ACTION ITEM = Keeping every word in place, write out the entries that come next.

[Dataset items]

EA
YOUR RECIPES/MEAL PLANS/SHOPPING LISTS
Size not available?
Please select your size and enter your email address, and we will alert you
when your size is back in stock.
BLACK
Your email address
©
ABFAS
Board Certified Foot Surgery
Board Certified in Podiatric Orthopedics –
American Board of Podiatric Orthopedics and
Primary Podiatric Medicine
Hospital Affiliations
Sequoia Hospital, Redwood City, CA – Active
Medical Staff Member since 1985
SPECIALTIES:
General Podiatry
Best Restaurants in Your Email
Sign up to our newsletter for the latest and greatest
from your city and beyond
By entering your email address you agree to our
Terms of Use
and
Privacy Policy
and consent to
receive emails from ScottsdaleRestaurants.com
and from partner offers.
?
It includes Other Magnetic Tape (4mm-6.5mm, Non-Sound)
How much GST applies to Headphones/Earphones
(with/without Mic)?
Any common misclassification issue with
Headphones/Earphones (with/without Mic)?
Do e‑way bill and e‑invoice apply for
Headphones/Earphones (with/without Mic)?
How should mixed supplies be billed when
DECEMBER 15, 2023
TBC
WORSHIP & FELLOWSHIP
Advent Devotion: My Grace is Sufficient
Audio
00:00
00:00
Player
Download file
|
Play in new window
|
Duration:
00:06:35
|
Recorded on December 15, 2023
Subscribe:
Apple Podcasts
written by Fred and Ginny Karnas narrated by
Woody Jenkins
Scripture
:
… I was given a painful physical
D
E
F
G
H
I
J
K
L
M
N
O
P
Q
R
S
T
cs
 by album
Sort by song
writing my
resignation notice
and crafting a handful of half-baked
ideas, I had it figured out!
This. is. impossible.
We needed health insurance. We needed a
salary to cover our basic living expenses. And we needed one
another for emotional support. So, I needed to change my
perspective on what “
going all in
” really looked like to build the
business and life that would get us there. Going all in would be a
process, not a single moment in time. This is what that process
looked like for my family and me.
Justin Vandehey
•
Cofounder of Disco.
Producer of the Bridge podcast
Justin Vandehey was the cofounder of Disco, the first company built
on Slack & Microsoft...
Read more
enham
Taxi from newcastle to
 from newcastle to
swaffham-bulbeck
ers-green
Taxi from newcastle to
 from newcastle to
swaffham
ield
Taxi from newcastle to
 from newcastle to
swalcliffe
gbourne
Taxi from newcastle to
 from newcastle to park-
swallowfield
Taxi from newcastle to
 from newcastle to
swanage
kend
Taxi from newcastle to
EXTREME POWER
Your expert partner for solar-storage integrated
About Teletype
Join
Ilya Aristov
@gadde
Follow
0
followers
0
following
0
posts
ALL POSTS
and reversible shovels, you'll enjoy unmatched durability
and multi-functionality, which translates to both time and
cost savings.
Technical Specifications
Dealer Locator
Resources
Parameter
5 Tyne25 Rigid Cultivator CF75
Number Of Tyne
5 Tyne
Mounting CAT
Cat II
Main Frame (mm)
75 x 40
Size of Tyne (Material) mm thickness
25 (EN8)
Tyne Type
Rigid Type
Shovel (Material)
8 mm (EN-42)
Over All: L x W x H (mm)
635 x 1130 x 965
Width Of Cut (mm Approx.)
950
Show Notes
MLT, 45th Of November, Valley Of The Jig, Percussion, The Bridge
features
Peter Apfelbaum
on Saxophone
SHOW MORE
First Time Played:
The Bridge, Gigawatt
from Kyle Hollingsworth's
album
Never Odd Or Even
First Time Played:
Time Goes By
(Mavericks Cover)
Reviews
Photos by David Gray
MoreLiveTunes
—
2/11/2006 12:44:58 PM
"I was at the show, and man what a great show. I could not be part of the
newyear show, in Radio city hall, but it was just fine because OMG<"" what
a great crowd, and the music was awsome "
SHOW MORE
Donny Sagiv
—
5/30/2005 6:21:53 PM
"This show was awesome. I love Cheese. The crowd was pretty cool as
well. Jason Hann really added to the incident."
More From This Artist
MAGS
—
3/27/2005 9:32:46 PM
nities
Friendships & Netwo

EXERCISE OUTPUT =
EA
YOUR RECIPES/MEAL PLANS/SHOPPING LISTS
Size not available?
Please select your size and enter your email address, and we will alert you
when your size is back in stock.
BLACK
Your email address
©
ABFAS
Board Certified Foot Surgery
Board Certified in Podiatric Orthopedics –
American Board of Podiatric Orthopedics and
Primary Podiatric Medicine
Hospital Affiliations
Sequoia Hospital, Redwood City, CA – Active
Medical Staff Member since 1985
SPECIALTIES:
General Podiatry
Best Restaurants in Your Email
Sign up to our newsletter for the latest and greatest
from your city and beyond
By entering your email address you agree to our
Terms of Use
and
Privacy Policy
and consent to
receive emails from ScottsdaleRestaurants.com
and from partner offers.
?
It includes Other Magnetic Tape (4mm-6.5mm, Non-Sound)
How much GST applies to Headphones/Earphones
(with/without Mic)?
Any common misclassification issue with
Headphones/Earphones (with/without Mic)?
Do e‑way bill and e‑invoice apply for
Headphones/Earphones (with/without Mic)?
How should mixed supplies be billed when
DECEMBER 15, 2023
TBC
WORSHIP & FELLOWSHIP
Advent Devotion: My Grace is Sufficient
Audio
00:00
00:00
Player
Download file
|
Play in new window
|
Duration:
00:06:35
|
Recorded on December 15, 2023
Subscribe:
Apple Podcasts
written by Fred and Ginny Karnas narrated by
Woody Jenkins
Scripture
:
… I was given a painful physical
D
E
F
G
H
I
J
K
L
M
N
O
P
Q
R
S
T
cs
 by album
Sort by song
writing my
resignation notice
and crafting a handful of half-baked
ideas, I had it figured out!
This. is. impossible.
We needed health insurance. We needed a
salary to cover our basic living expenses. And we needed one
another for emotional support. So, I needed to change my
perspective on what “
going all in
” really looked like to build the
business and life that would get us there. Going all in would be a
process, not a single moment in time. This is what that process
looked like for my family and me.
Justin Vandehey
•
Cofounder of Disco.
Producer of the Bridge podcast
Justin Vandehey was the cofounder of Disco, the first company built
on Slack & Microsoft...
Read more
enham
Taxi from newcastle to
 from newcastle to
swaffham-bulbeck
ers-green
Taxi from newcastle to
 from newcastle to
swaffham
ield
Taxi from newcastle to
 from newcastle to
swalcliffe
gbourne
Taxi from newcastle to
 from newcastle to park-
swallowfield
Taxi from newcastle to
 from newcastle to
swanage
kend
Taxi from newcastle to
EXTREME POWER
Your expert partner for solar-storage integrated
About Teletype
Join
Ilya Aristov
@gadde
Follow
0
followers
0
following
0
posts
ALL POSTS
and reversible shovels, you'll enjoy unmatched durability
and multi-functionality, which translates to both time and
cost savings.
Technical Specifications
Dealer Locator
Resources
Parameter
5 Tyne25 Rigid Cultivator CF75
Number Of Tyne
5 Tyne
Mounting CAT
Cat II
Main Frame (mm)
75 x 40
Size of Tyne (Material) mm thickness
25 (EN8)
Tyne Type
Rigid Type
Shovel (Material)
8 mm (EN-42)
Over All: L x W x H (mm)
635 x 1130 x 965
Width Of Cut (mm Approx.)
950
Show Notes
MLT, 45th Of November, Valley Of The Jig, Percussion, The Bridge
features
Peter Apfelbaum
on Saxophone
SHOW MORE
First Time Played:
The Bridge, Gigawatt
from Kyle Hollingsworth's
album
Never Odd Or Even
First Time Played:
Time Goes By
(Mavericks Cover)
Reviews
Photos by David Gray
MoreLiveTunes
—
2/11/2006 12:44:58 PM
"I was at the show, and man what a great show. I could not be part of the
newyear show, in Radio city hall, but it was just fine because OMG<"" what
a great crowd, and the music was awsome "
SHOW MORE
Donny Sagiv
—
5/30/2005 6:21:53 PM
"This show was awesome. I love Cheese. The crowd was pretty cool as
well. Jason Hann really added to the incident."
More From This Artist
MAGS
—
3/27/2005 9:32:46 PM
nities
Friendships & Netwo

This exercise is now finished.